The Heinrich safety pyramid (also called the safety triangle) was proposed by Herbert William Heinrich in 1931 after studying over 75,000 industrial incidents. It shows that for every 1 major injury, there are approximately 29 minor injuries and 300 near misses. The practical implication is that reducing near misses and minor incidents at the base of the pyramid reduces the likelihood of serious injuries at the top.
The word "accident" implies that an event was random and unpreventable, which discourages investigation and corrective action. The term "incident" better reflects the reality that workplace injuries have identifiable root causes. Many safety organizations, including the National Safety Council and the Canadian Centre for Occupational Health and Safety, recommend replacing "accident" with "incident" to promote a preventive mindset.

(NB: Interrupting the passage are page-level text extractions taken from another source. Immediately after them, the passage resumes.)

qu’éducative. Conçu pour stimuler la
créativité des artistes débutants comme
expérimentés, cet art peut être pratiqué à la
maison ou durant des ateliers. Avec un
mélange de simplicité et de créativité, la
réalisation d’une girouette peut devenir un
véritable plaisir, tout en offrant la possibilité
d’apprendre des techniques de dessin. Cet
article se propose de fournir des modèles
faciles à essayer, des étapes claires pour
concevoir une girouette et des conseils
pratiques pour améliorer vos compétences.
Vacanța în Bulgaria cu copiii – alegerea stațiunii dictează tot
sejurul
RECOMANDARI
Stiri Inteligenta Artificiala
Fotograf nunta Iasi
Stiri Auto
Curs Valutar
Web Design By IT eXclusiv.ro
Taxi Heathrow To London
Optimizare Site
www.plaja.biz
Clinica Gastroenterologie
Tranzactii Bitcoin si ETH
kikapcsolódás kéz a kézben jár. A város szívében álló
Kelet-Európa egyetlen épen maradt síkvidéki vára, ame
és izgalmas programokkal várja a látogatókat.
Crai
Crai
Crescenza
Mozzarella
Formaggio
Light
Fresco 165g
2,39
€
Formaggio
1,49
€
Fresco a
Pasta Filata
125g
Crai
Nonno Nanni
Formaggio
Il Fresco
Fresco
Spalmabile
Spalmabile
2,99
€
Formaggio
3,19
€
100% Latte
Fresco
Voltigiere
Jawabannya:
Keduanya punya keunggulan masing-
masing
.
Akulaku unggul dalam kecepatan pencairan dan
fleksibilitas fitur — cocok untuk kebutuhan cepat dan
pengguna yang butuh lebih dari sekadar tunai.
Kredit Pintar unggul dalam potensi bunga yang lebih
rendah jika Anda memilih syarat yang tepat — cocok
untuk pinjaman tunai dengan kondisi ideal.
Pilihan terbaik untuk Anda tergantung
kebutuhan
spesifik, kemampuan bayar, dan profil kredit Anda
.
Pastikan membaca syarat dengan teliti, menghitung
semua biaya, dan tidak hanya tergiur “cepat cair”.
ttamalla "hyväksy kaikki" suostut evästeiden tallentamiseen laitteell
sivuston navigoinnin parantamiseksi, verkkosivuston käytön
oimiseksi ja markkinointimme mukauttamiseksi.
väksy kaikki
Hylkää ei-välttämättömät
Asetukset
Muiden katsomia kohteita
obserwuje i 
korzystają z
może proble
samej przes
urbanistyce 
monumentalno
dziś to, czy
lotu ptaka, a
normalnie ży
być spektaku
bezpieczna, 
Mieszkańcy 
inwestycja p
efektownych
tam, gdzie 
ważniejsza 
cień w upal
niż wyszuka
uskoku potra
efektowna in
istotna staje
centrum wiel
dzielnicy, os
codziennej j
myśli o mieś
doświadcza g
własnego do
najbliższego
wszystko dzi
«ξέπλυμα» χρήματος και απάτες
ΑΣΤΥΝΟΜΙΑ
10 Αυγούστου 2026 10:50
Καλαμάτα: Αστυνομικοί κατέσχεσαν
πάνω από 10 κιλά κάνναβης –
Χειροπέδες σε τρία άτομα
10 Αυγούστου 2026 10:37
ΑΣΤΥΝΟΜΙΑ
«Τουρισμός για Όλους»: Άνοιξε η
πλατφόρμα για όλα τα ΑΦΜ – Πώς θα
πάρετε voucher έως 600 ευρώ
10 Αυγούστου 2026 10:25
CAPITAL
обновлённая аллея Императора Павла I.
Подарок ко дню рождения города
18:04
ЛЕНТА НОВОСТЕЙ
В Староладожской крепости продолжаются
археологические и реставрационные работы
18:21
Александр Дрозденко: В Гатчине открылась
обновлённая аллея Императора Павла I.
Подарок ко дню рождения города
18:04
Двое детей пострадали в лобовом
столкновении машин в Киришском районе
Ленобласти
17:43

Near misses reveal the same hazards, system failures, and unsafe behaviors that cause serious injuries. The only difference is that something interrupted the chain of events before anyone was hurt. By investigating and correcting near miss root causes, you eliminate hazards before they result in injury. Frank Bird's research showed approximately 600 near misses for every serious injury, making them the largest data set available for prevention.
Run this toolbox talk at least twice per year as part of your regular rotation. Also deliver it after any significant incident or near miss on your site, when onboarding new crew members, or when you notice complacency creeping in. Mindset topics like this one require regular reinforcement to stick.